→ **Prompt**:
Replace every occurrence of "Configuration" with "Setup" in the lines below, keep everything else unchanged, and leave the pictures out.

****************

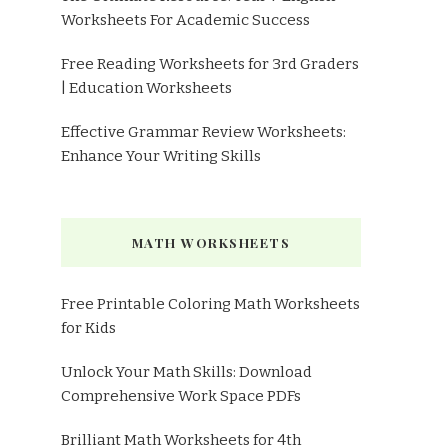
Worksheets For Academic Success
Free Reading Worksheets for 3rd Graders
| Education Worksheets
Effective Grammar Review Worksheets:
Enhance Your Writing Skills
MATH WORKSHEETS
Free Printable Coloring Math Worksheets
for Kids
Unlock Your Math Skills: Download
Comprehensive Work Space PDFs
Brilliant Math Worksheets for 4th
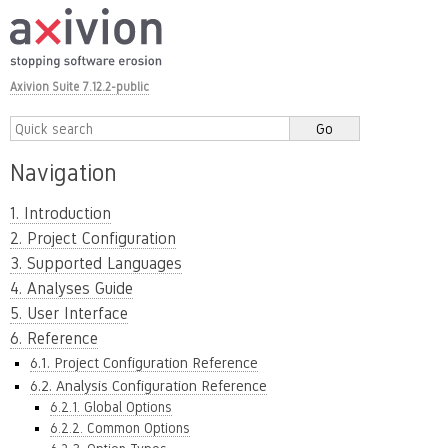
Axivion Suite 7.12.2-public
Navigation
1. Introduction
2. Project Configuration
3. Supported Languages
4. Analyses Guide
5. User Interface
6. Reference
6.1. Project Configuration Reference
6.2. Analysis Configuration Reference
6.2.1. Global Options
6.2.2. Common Options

****************

→ **Exercise output**:
Worksheets For Academic Success
Free Reading Worksheets for 3rd Graders
| Education Worksheets
Effective Grammar Review Worksheets:
Enhance Your Writing Skills
MATH WORKSHEETS
Free Printable Coloring Math Worksheets
for Kids
Unlock Your Math Skills: Download
Comprehensive Work Space PDFs
Brilliant Math Worksheets for 4th
Axivion Suite 7.12.2-public
Navigation
1. Introduction
2. Project Setup
3. Supported Languages
4. Analyses Guide
5. User Interface
6. Reference
6.1. Project Setup Reference
6.2. Analysis Setup Reference
6.2.1. Global Options
6.2.2. Common Options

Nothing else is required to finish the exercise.